Mitchell also raises questions about Ford’s memory in the near term. Ford couldn’t recall whether she’d been recorded during her polygraph, even though that was a significant event from less than two months earlier. Ford also couldn’t recall whether she shared her therapy notes with the Washington Post or summarized them. In fact, Ford seemed to insist that she had paraphrased them, even though the Post report clearly stated that Ford had provided at least a portion of them to the reporter.
Ford never shared her therapy notes with the committee, Mitchell points out, which makes it tougher to determine just how dispositive they might be.
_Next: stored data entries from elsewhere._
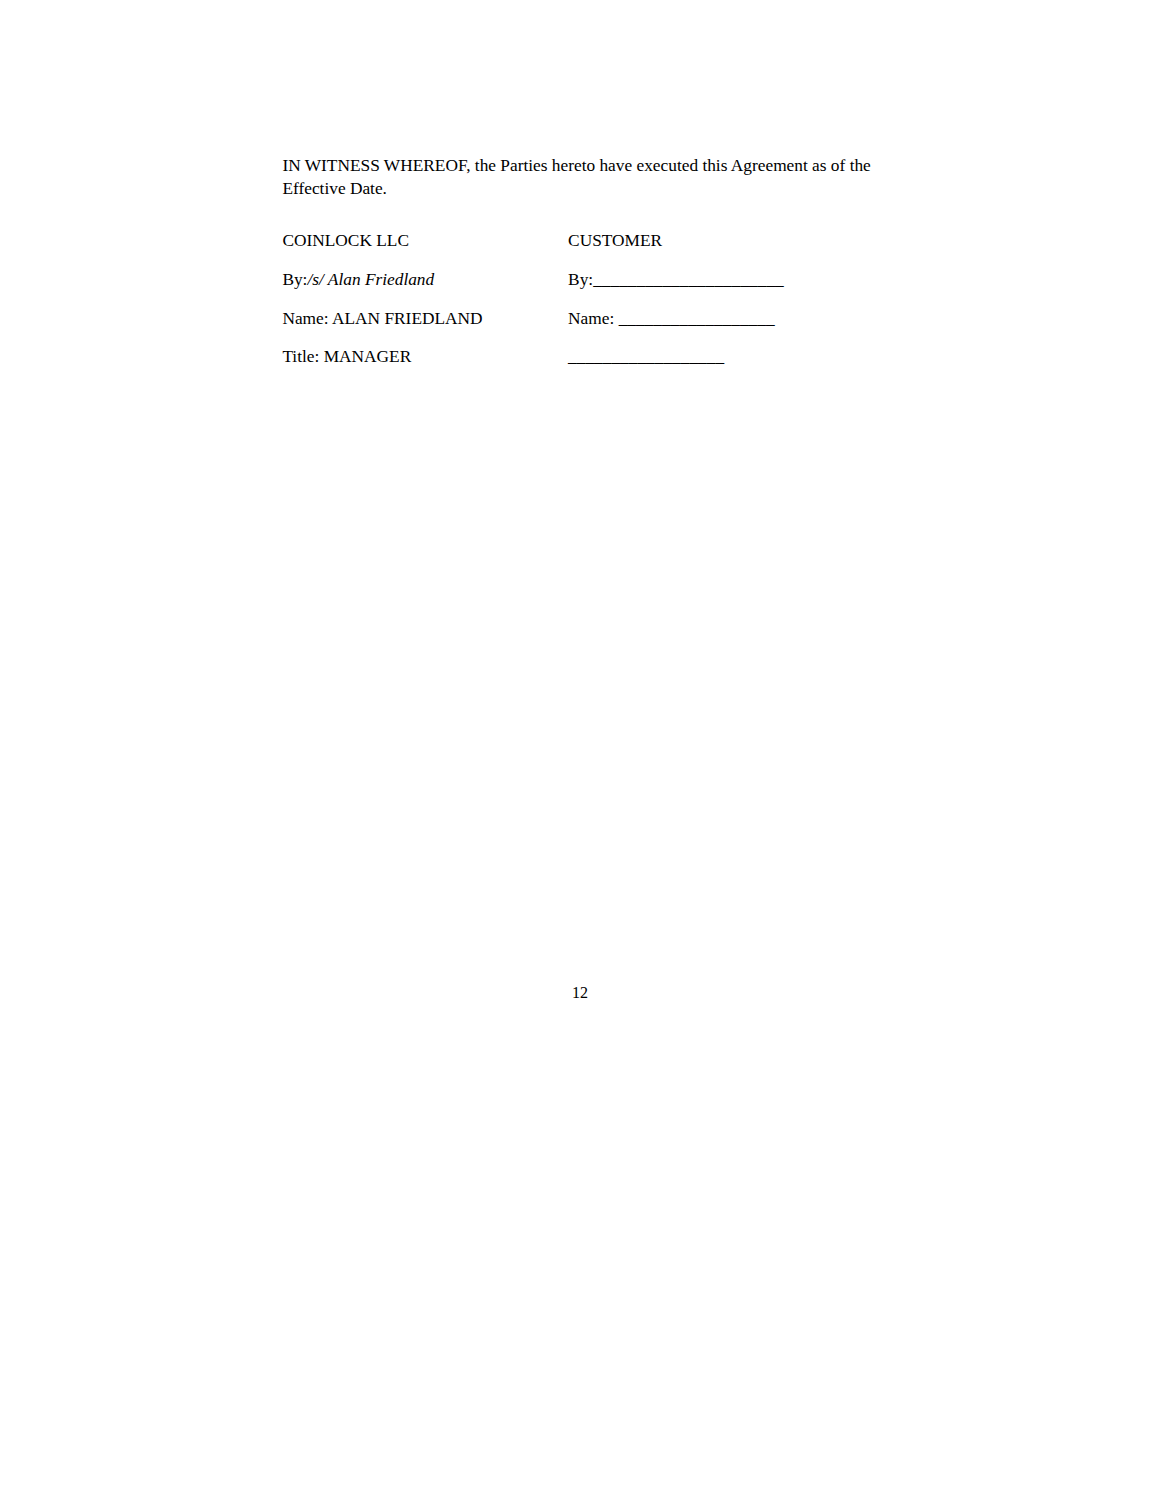IN WITNESS WHEREOF, the Parties hereto have executed this Agreement as of the Effective Date.
| COINLOCK LLC | CUSTOMER |
| By: /s/ Alan Friedland | By: ______________________ |
| Name: ALAN FRIEDLAND | Name: __________________ |
| Title: MANAGER | __________________ |
12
However, the Post’s account of those notes give different details than those Ford gave the committee. Ford claimed that the Post’s account of them was in error. Although Mitchell doesn’t make the argument explicit here, the prosecutor clearly implies that a refusal to share share supposedly dispositive evidence reduces Ford’s credibility.
This won’t help much in dealing with the media onslaught on Kavanaugh, of course. Mitchell was hired by the Republicans on the Senate Judiciary Committee to handle Ford’s allegations, after all, which the media will stress — if they cover this aspect at all. However, Mitchell addresses that in her memo as well, reminding people that she has no particular political aspirations:
This memorandum contains my own independent assessment of Dr. Ford’s allegations, based upon my independent review of the evidence and my nearly 25 years of experience as a career prosecutor of sex-related and other crimes in Arizona. This memorandum does not necessarily reflect the views of the Chairman, any committee member, or any other senator. No senator reviewed or approved this memorandum before its release, and I was not pressured in any way to write this memorandum or to write any words in this memorandum with which I do not fully agree. The words written in this memorandum are mine, and I fully stand by all of them. While I am a registered Republican, I am not a political or partisan person.
After reading the memo, it should be clear how Mitchell approached this task — as a prosecutor rather than a defense attorney, in order to get as clear a picture as she could. That may not have made for great sound bites, but it gave Mitchell significant credibility in assessing the case Ford presented. In a legal sense, it was a wise approach. Perhaps it wasn’t satisfying politically — certainly not so much as the Republican responses during Kavanaugh’s questioning — but it laid the basis for fair-minded members of the Senate to dispense with this allegation and evaluate Kavanaugh based on his life’s work. The political failing of this is that there are so few of that group left in the upper chamber … which is no failing of Mitchell’s.
Update: One point should be noted: Mitchell doesn’t address Kavanaugh’s testimony or credibility at all in this memo. That may be because Republicans on the panel decided to use their time in the second half of the hearing to push back against Democratic attacks on Kavanaugh, leaving Mitchell little time to assess his responses. However, it may also be because Kavanaugh shouldn’t have had to endure this questioning based on the vague and contradictory allegation in the first place.